# YOUR OBJECTIVE
A faithful copy is required: transcribe each line below exactly, minus the pictures.

# MATERIAL PROVIDED

┄┄┄┄┄┄┄┄┄┄

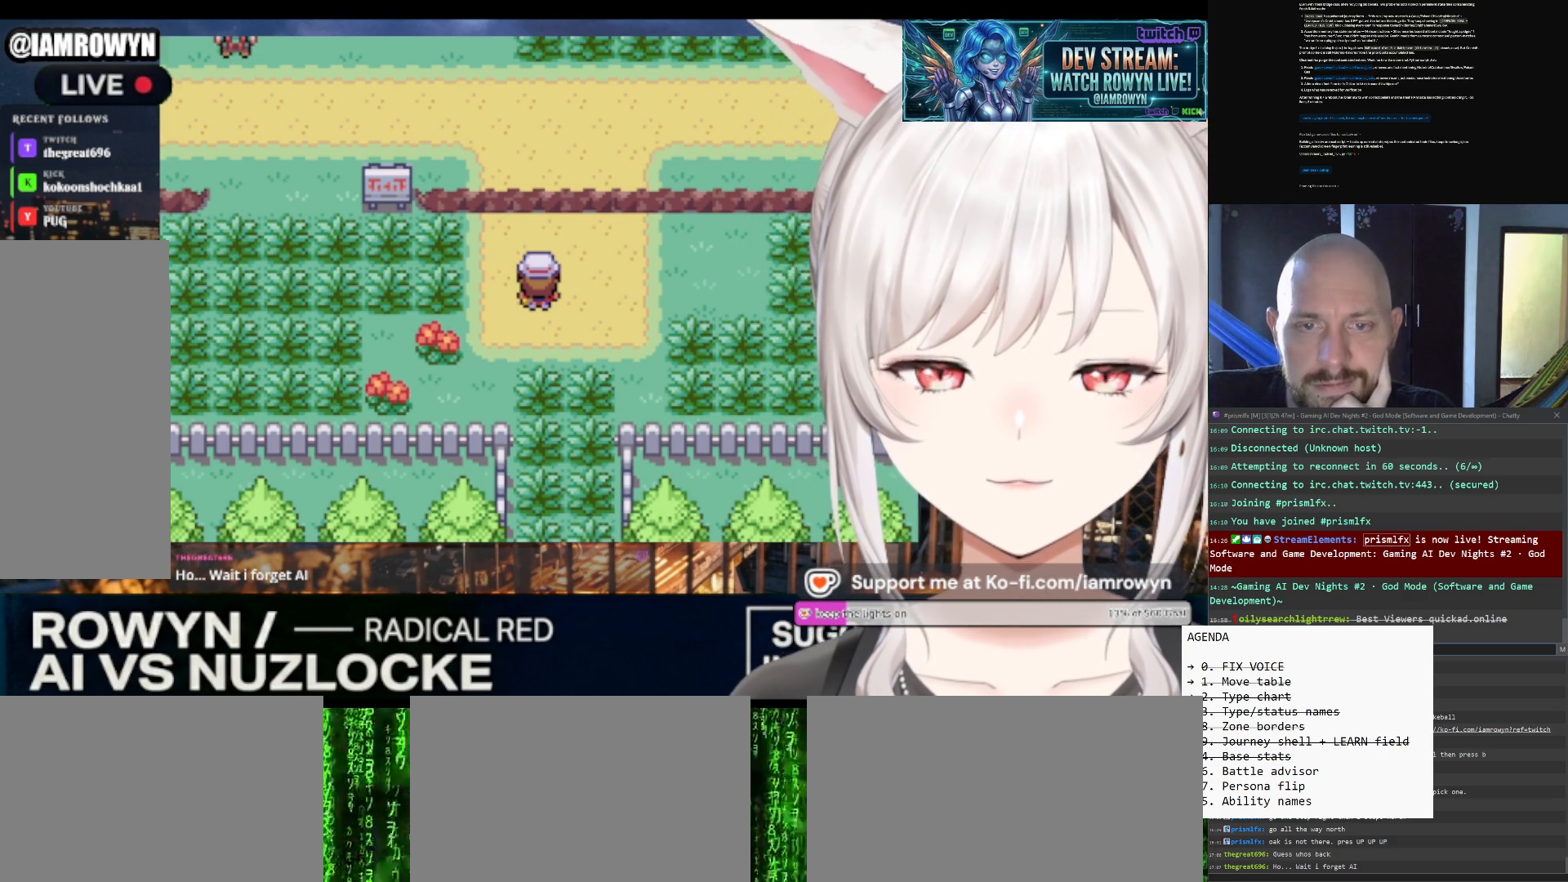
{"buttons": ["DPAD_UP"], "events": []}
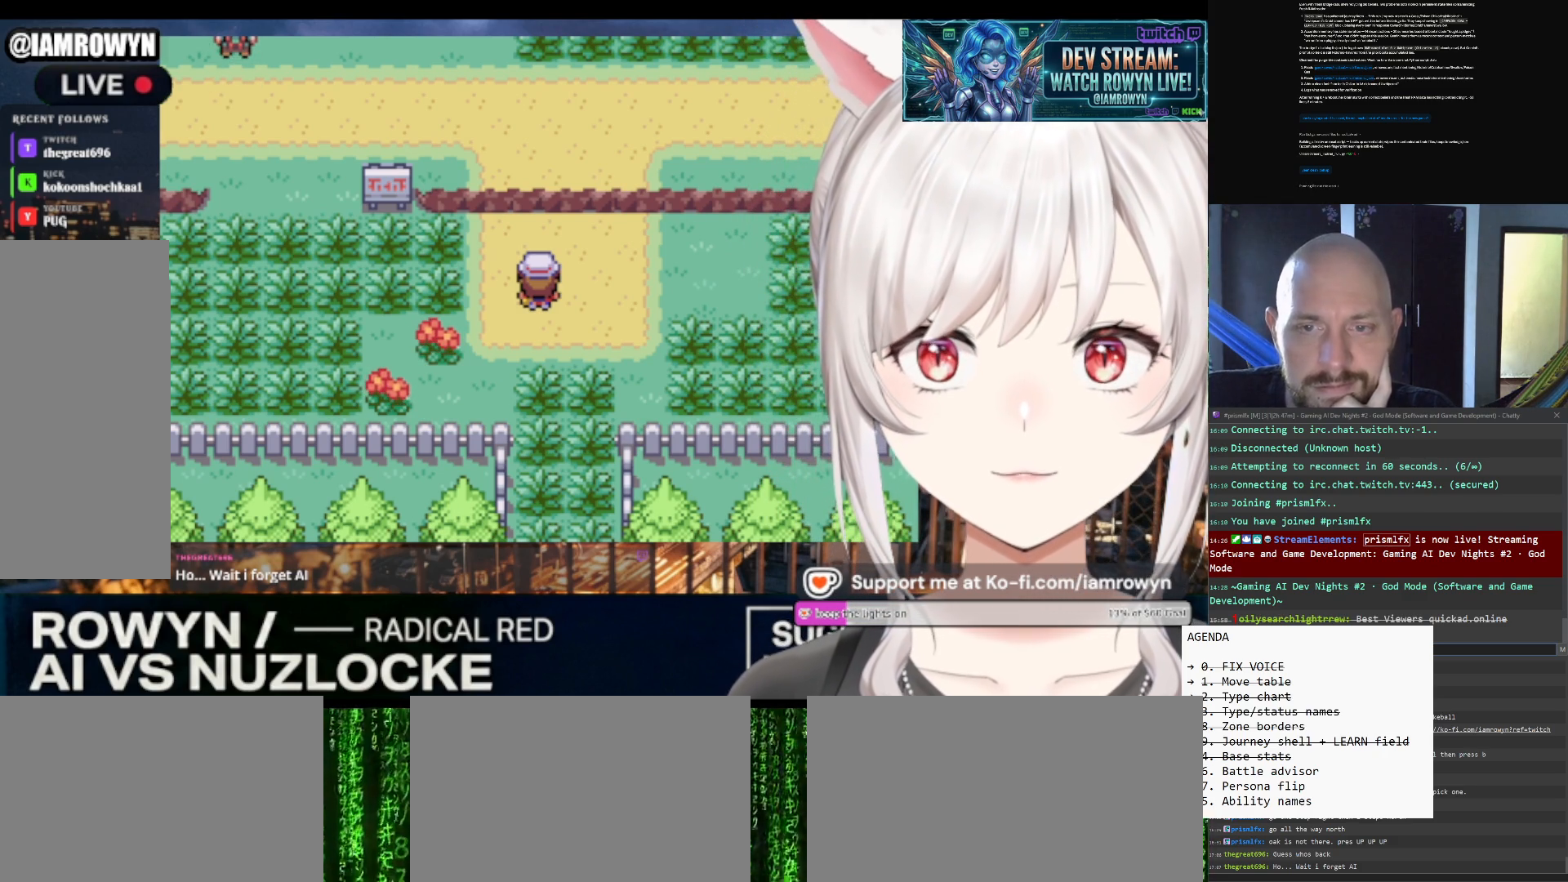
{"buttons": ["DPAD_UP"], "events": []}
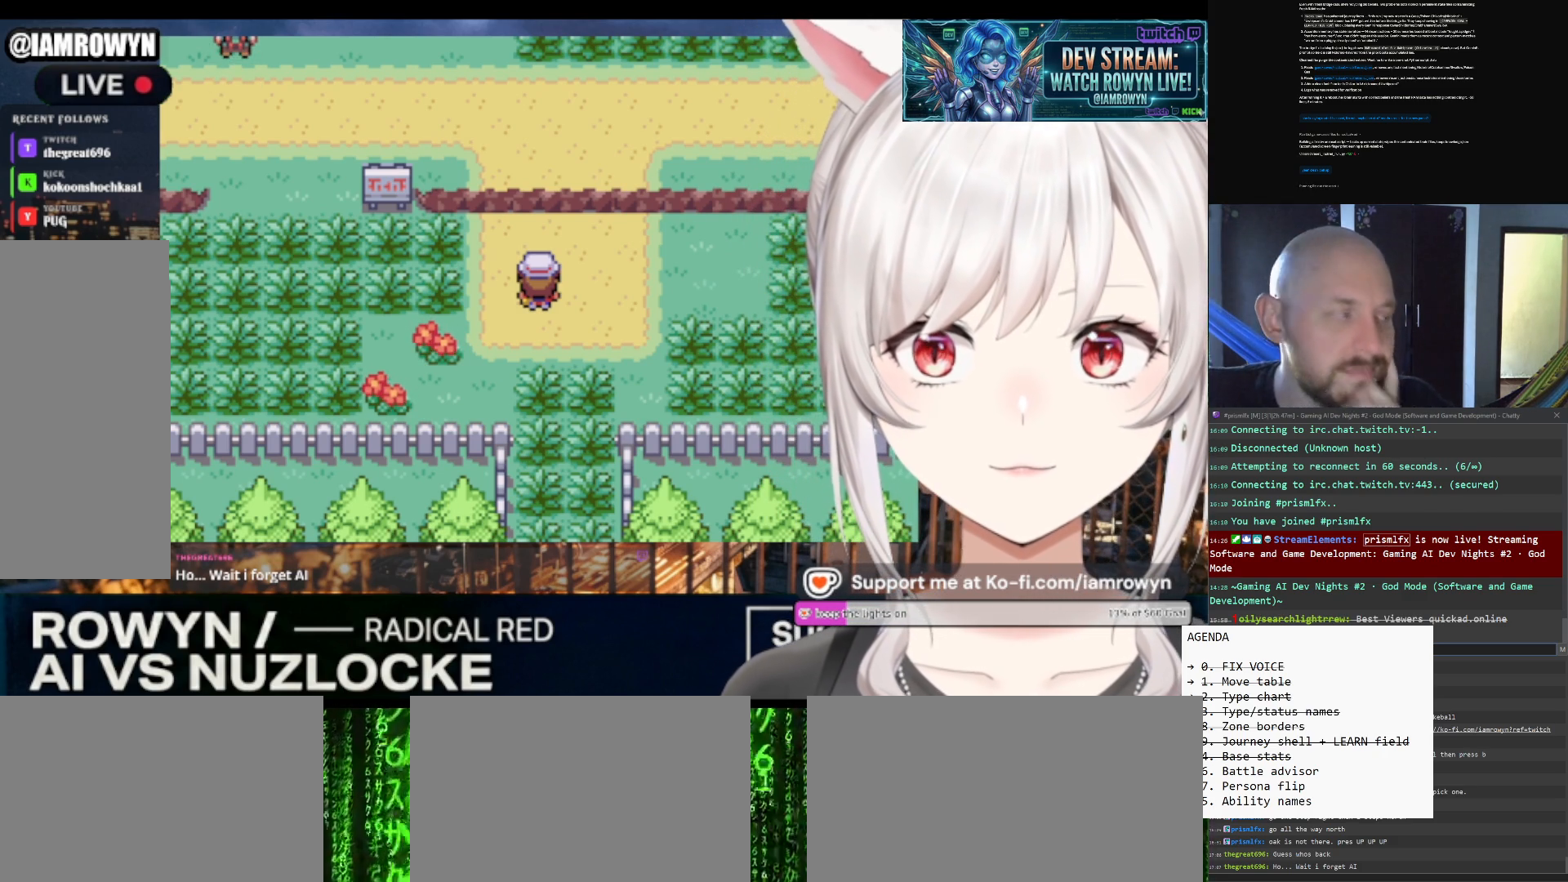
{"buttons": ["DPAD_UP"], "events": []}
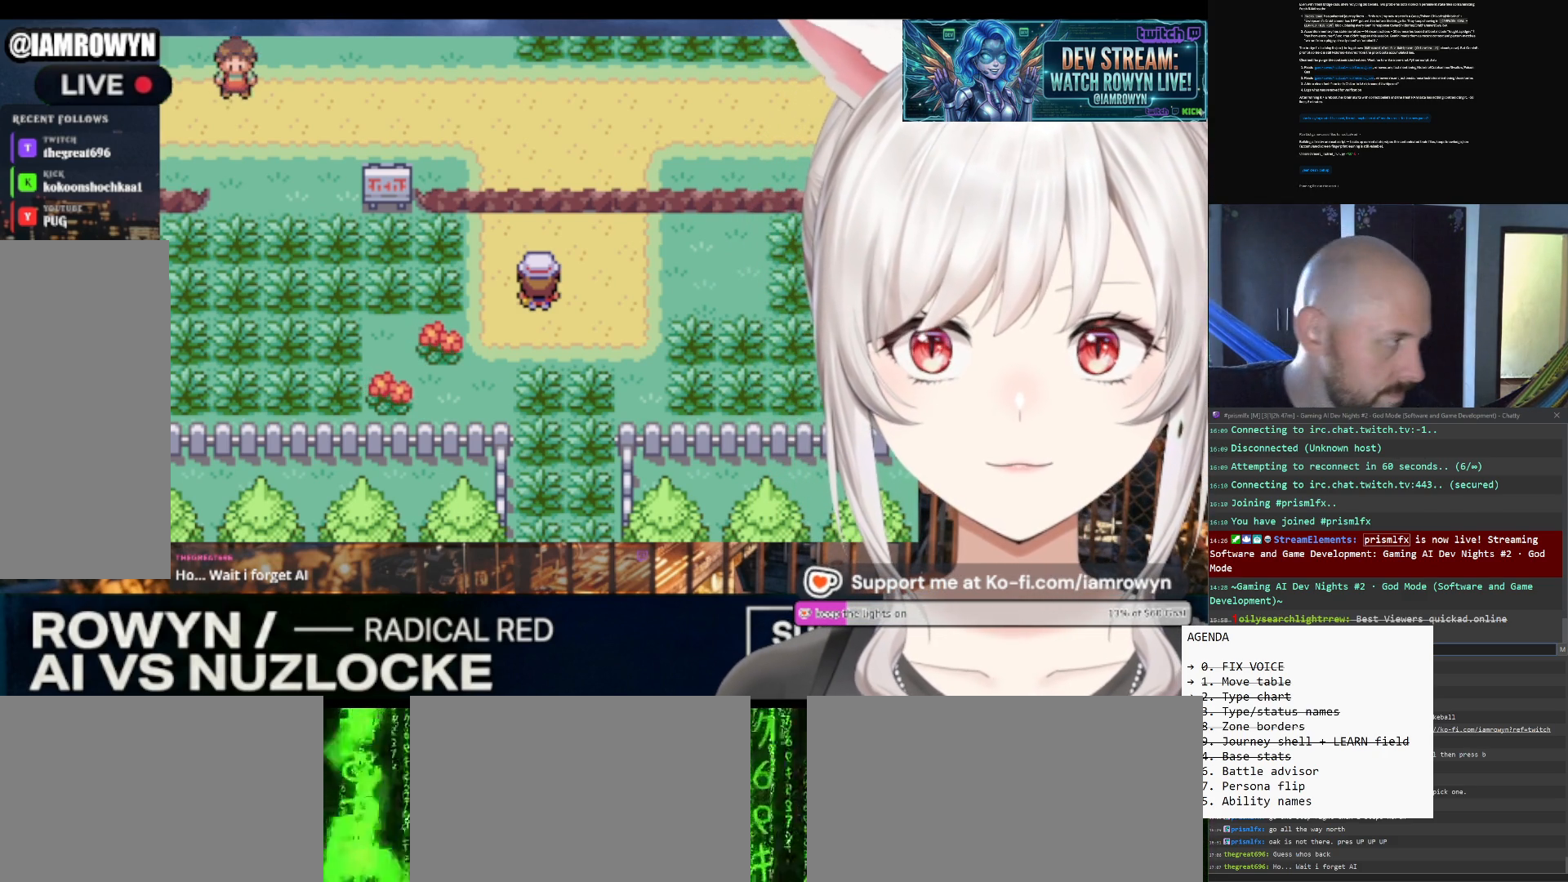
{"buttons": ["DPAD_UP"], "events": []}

┄┄┄┄┄┄┄┄┄┄

# SOLUTION FOR THIS EXERCISE
{"buttons": ["DPAD_UP"], "events": []}
{"buttons": ["DPAD_UP"], "events": []}
{"buttons": ["DPAD_UP"], "events": []}
{"buttons": ["DPAD_UP"], "events": []}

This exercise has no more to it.